* [What the task asks]
All of the data should be restated word for word, with the pictures omitted.
[Data shown Boundary: Start]
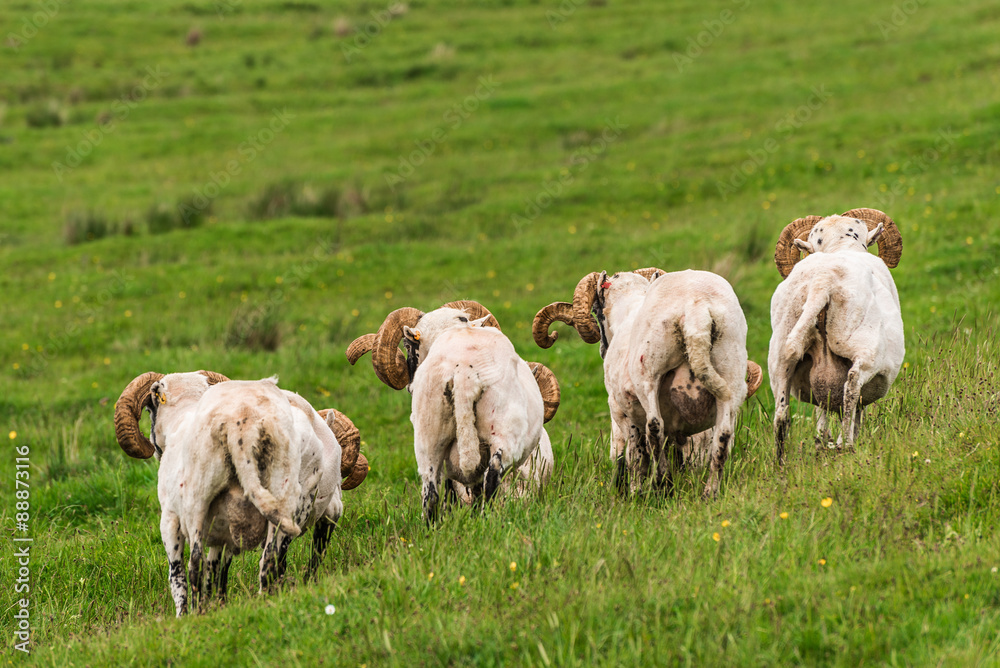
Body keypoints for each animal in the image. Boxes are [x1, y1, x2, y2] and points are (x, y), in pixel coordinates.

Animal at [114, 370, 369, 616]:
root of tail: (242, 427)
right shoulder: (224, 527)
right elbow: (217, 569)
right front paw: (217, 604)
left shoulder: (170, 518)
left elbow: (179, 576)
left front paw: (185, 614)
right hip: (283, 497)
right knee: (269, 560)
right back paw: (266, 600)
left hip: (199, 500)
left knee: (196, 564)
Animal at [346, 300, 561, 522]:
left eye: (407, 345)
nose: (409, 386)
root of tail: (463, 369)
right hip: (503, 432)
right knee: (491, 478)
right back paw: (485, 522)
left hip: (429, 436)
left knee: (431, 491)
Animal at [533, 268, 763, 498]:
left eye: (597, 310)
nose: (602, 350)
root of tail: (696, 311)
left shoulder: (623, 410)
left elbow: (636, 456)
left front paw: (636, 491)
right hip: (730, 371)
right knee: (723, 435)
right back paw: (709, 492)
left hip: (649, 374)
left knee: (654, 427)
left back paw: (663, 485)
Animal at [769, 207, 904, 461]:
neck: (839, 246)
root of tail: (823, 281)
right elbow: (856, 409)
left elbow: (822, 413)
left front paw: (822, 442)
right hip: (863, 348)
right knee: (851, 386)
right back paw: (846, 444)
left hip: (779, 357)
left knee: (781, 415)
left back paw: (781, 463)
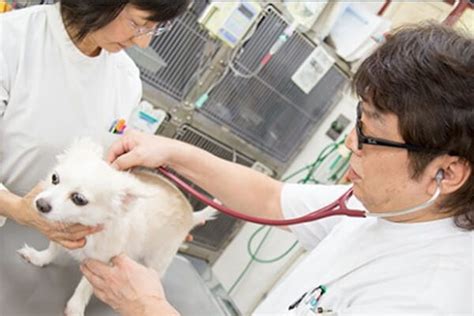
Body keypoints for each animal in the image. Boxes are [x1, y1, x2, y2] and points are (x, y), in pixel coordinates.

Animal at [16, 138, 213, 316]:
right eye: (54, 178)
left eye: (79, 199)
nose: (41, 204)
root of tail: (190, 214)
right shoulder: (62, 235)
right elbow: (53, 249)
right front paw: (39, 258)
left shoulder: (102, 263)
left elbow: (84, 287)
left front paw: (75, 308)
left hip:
[Data shown Boundary: End]
* [Expected answer]
Body keypoints for each animal in the image. Boxes are [x1, y1, x2, y2] and points are (x, y), in pixel coordinates.

Animal at [114, 370, 369, 616]:
root of tail: (242, 427)
right shoulder: (224, 527)
right elbow: (217, 569)
right front paw: (217, 604)
left shoulder: (170, 518)
left elbow: (179, 576)
left front paw: (185, 614)
right hip: (283, 497)
right knee: (269, 560)
right back paw: (266, 600)
left hip: (199, 500)
left knee: (196, 564)
Animal at [346, 300, 561, 522]:
left eye: (407, 345)
nose: (409, 386)
root of tail: (463, 369)
right hip: (503, 432)
right knee: (491, 478)
right back paw: (485, 522)
left hip: (429, 436)
left knee: (431, 491)
Animal at [533, 268, 763, 498]:
left eye: (597, 310)
nose: (602, 350)
root of tail: (696, 311)
left shoulder: (623, 410)
left elbow: (636, 456)
left front paw: (636, 491)
right hip: (730, 371)
right knee: (723, 435)
right back paw: (709, 492)
left hip: (649, 374)
left knee: (654, 427)
left back paw: (663, 485)
Animal at [769, 207, 904, 461]:
neck: (839, 246)
root of tail: (823, 281)
right elbow: (856, 409)
left elbow: (822, 413)
left front paw: (822, 442)
right hip: (863, 348)
right knee: (851, 386)
right back paw: (846, 444)
left hip: (779, 357)
left knee: (781, 415)
left back paw: (781, 463)
Body keypoints for each animal in the image. Boxes are [x1, y1, x2, y2] and points are (x, y), in pixel coordinates.

Animal at [16, 138, 213, 316]:
right eye: (54, 178)
left eye: (79, 199)
nose: (41, 204)
root of tail: (190, 214)
right shoulder: (62, 235)
right elbow: (53, 249)
right front paw: (39, 258)
left shoulder: (102, 263)
left elbow: (84, 287)
left front paw: (75, 308)
left hip:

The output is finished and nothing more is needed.